STUDY MATERIAL
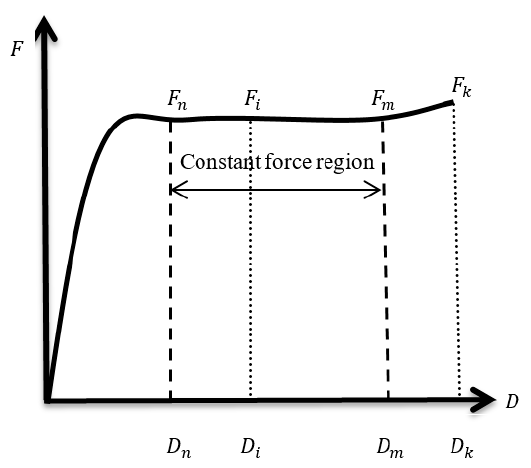
Figure 3. The force-to-displacement curve of a typical constant force component.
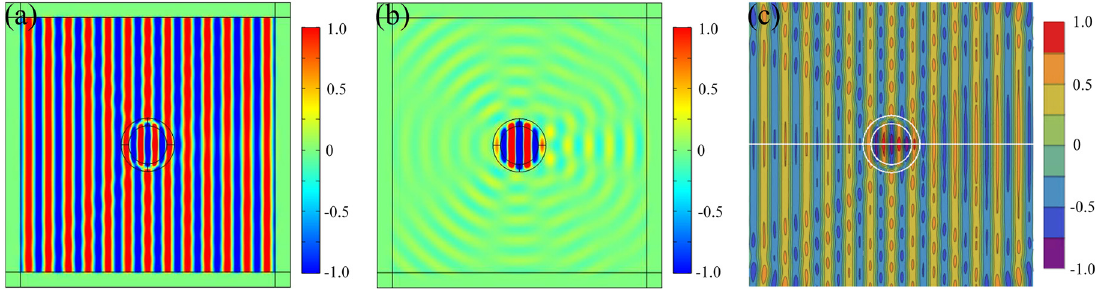
Figure 3: Numerical simulations of (a) H z component diagram and (b) scattering magnetic fi eld diagram based on α -MoO 3 invisibility concentrator. (c) Analytical calculations of H z component diagram based on α -MoO 3 invisibility concentrator.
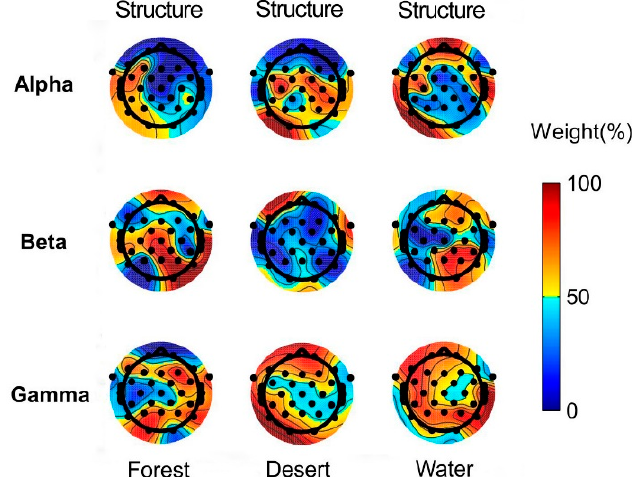
Figure 6. The weights of structure and color in landscape image recognition for different landscape types using alpha, beta, and gamma waves. Predominantly orange electrodes represent the dominance of structure, whereas predominantly blue electrodes represent the dominance of color in different landscapes.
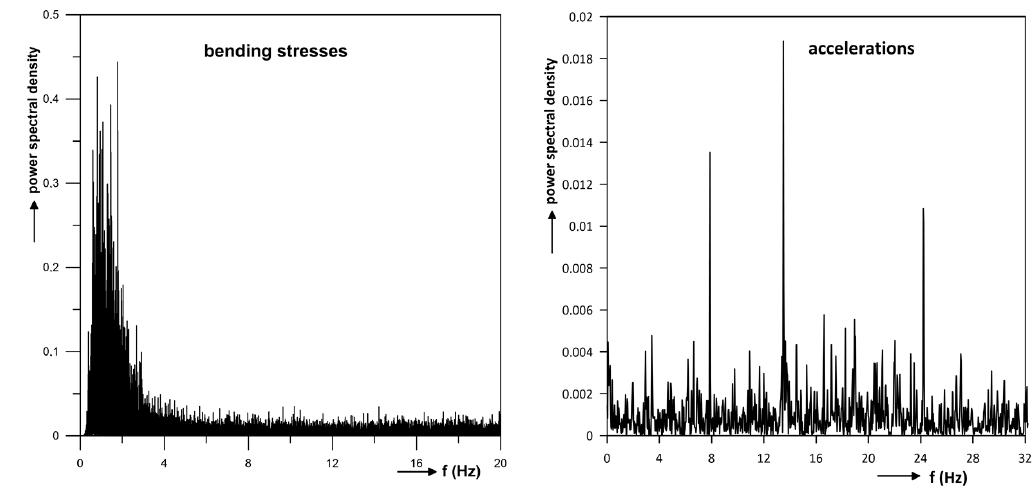
Figure 3. Frequency composition of signals measured by accelerometers and strain gauges on the vibrating pipe branch.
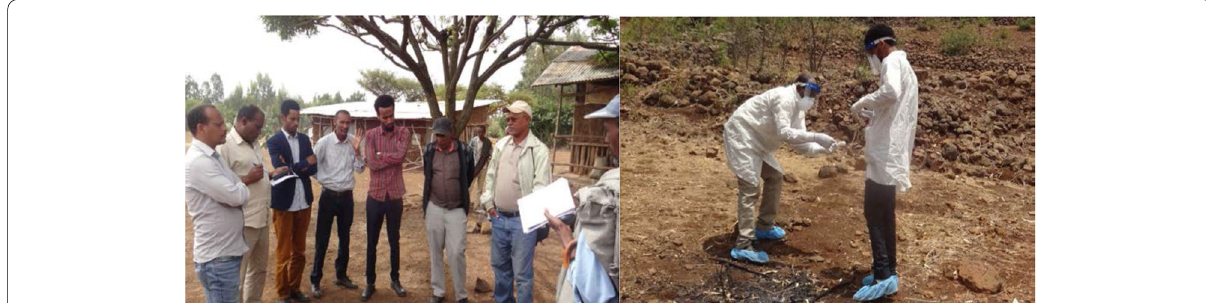
Fig. 7 Joint outbreak field investigation team discussing while anthrax outbreak investigation and Laboratory workers collect samples from the bone remains of a suspected anthrax case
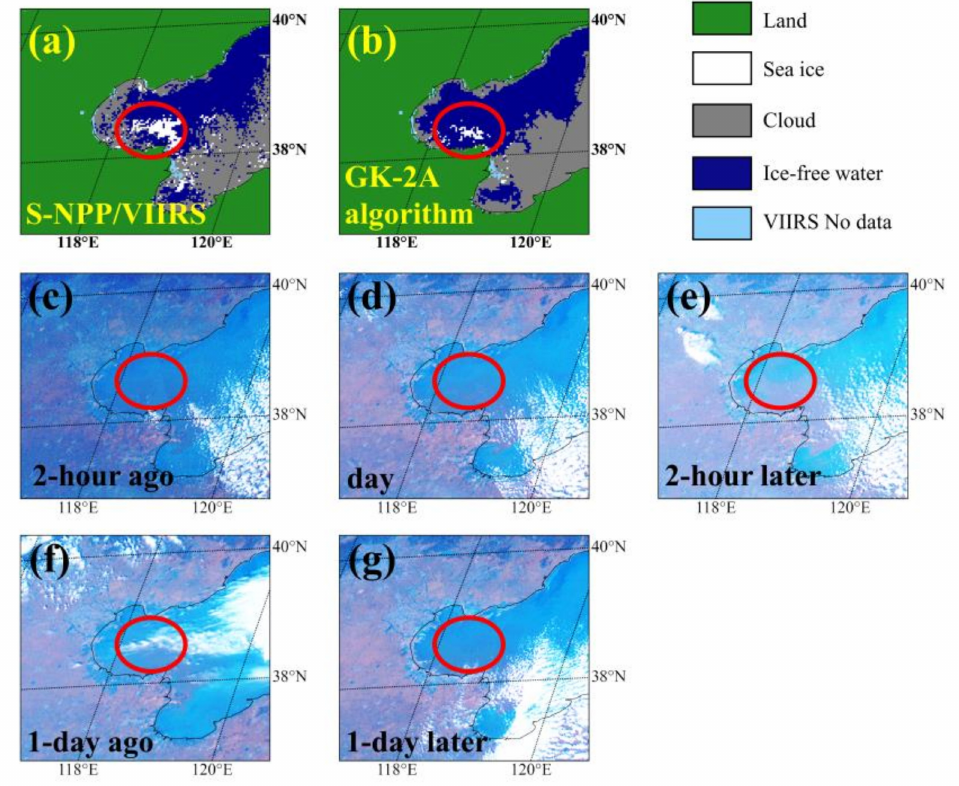
Figure 12. ( a ) S-NPP / VIIRS SIC EDR data at 03:53 UTC, 10 January 2018, ( b ) sea-ice data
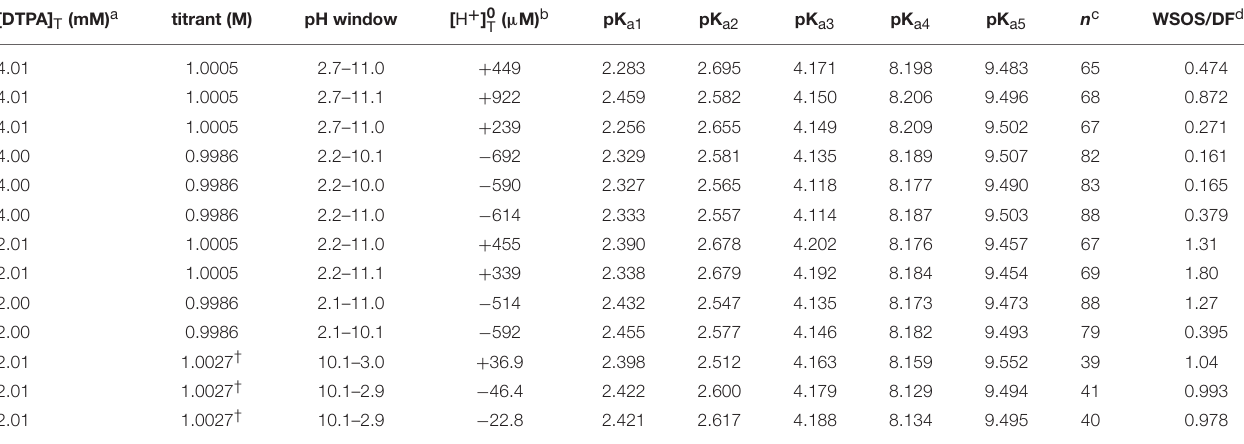
TABLE 2 | Thirteen titrations of diethylenetriaminepentaacetic acid (DTPA) in 50mL of 0.7M NaClO 4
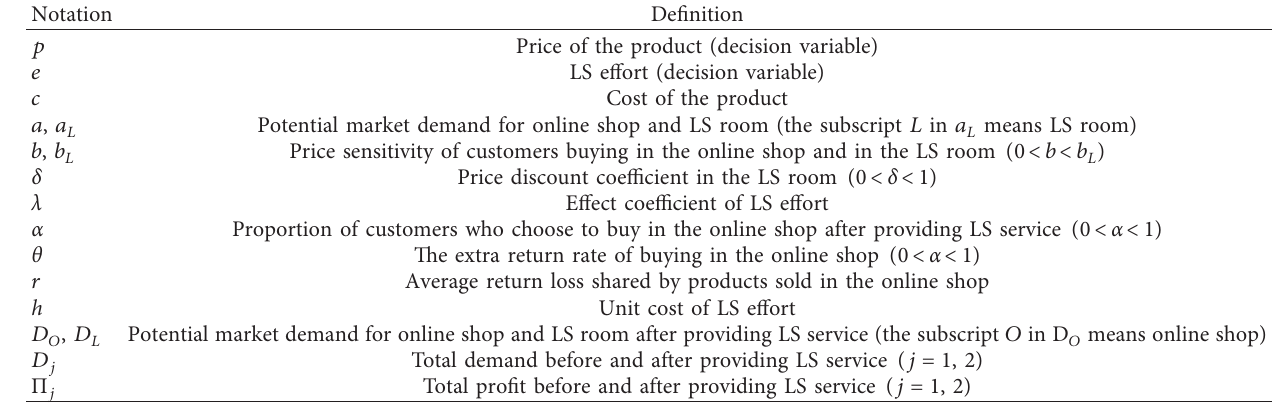
Table 1: Notations and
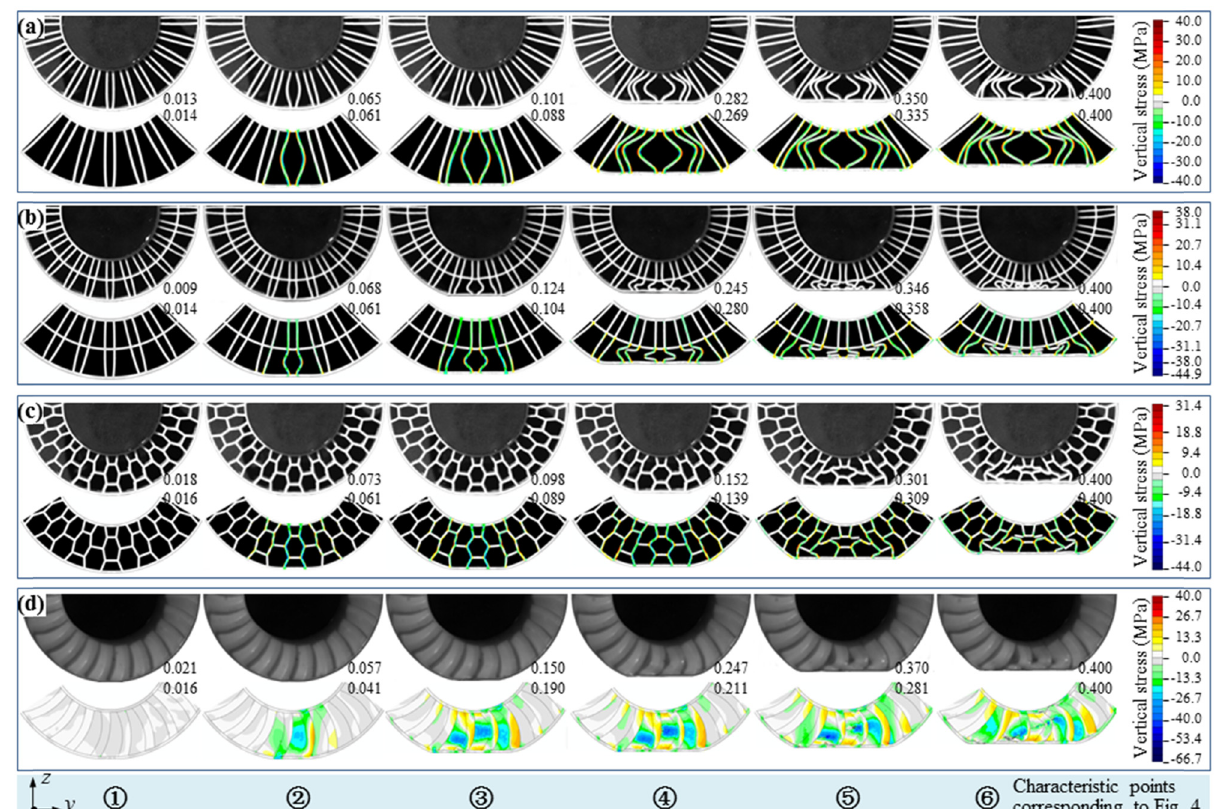
Figure 5: Evolution of the tire shape as obtained from the camera images and FEM simulation results, for six strain points and each tire: ( a ) Tweel; ( b ) Tweel - 2; ( c ) honeycomb; and ( d ) saddle. The stress levels, in color scale, were evaluated with FEM models. ( a ) – ( d ) The fi rst rows are the camera images, while the second rows are the FE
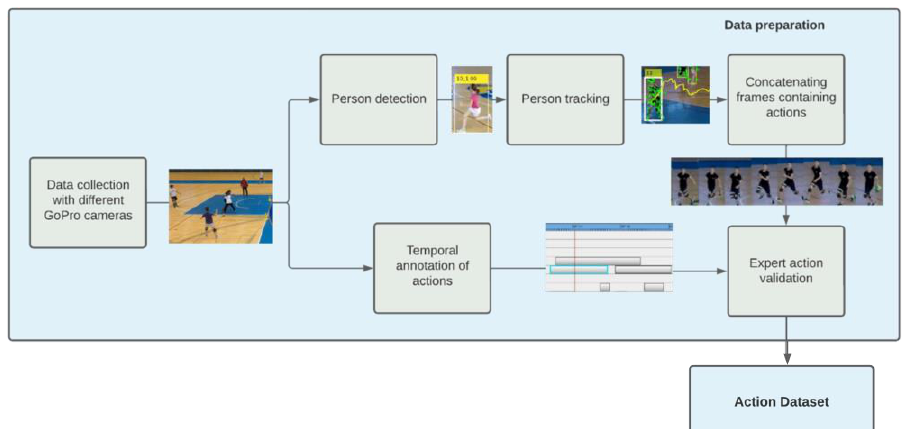
Figure 1. The semi-manual semi-supervised action dataset creation: the annotation of the data set includes manual temporal labeling followed by automatic spatial localization of players by means of automatic player detection and tracking, and finally, manual verification of generated action proposals.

WHAT YOU HAVE TO DO
Nothing but an exact copy is asked for: the lines from the start of the records through the line with "Figure 5: Evolution", both ends included, minus any pictures.

SOLVED PROBLEM
Figure 3. The force-to-displacement curve of a typical constant force component.
Figure 3: Numerical simulations of (a) H z component diagram and (b) scattering magnetic fi eld diagram based on α -MoO 3 invisibility concentrator. (c) Analytical calculations of H z component diagram based on α -MoO 3 invisibility concentrator.
Figure 6. The weights of structure and color in landscape image recognition for different landscape types using alpha, beta, and gamma waves. Predominantly orange electrodes represent the dominance of structure, whereas predominantly blue electrodes represent the dominance of color in different landscapes.
Figure 3. Frequency composition of signals measured by accelerometers and strain gauges on the vibrating pipe branch.
Fig. 7 Joint outbreak field investigation team discussing while anthrax outbreak investigation and Laboratory workers collect samples from the bone remains of a suspected anthrax case
Figure 12. ( a ) S-NPP / VIIRS SIC EDR data at 03:53 UTC, 10 January 2018, ( b ) sea-ice data
TABLE 2 | Thirteen titrations of diethylenetriaminepentaacetic acid (DTPA) in 50mL of 0.7M NaClO 4
Table 1: Notations and
Figure 5: Evolution of the tire shape as obtained from the camera images and FEM simulation results, for six strain points and each tire: ( a ) Tweel; ( b ) Tweel - 2; ( c ) honeycomb; and ( d ) saddle. The stress levels, in color scale, were evaluated with FEM models. ( a ) – ( d ) The fi rst rows are the camera images, while the second rows are the FE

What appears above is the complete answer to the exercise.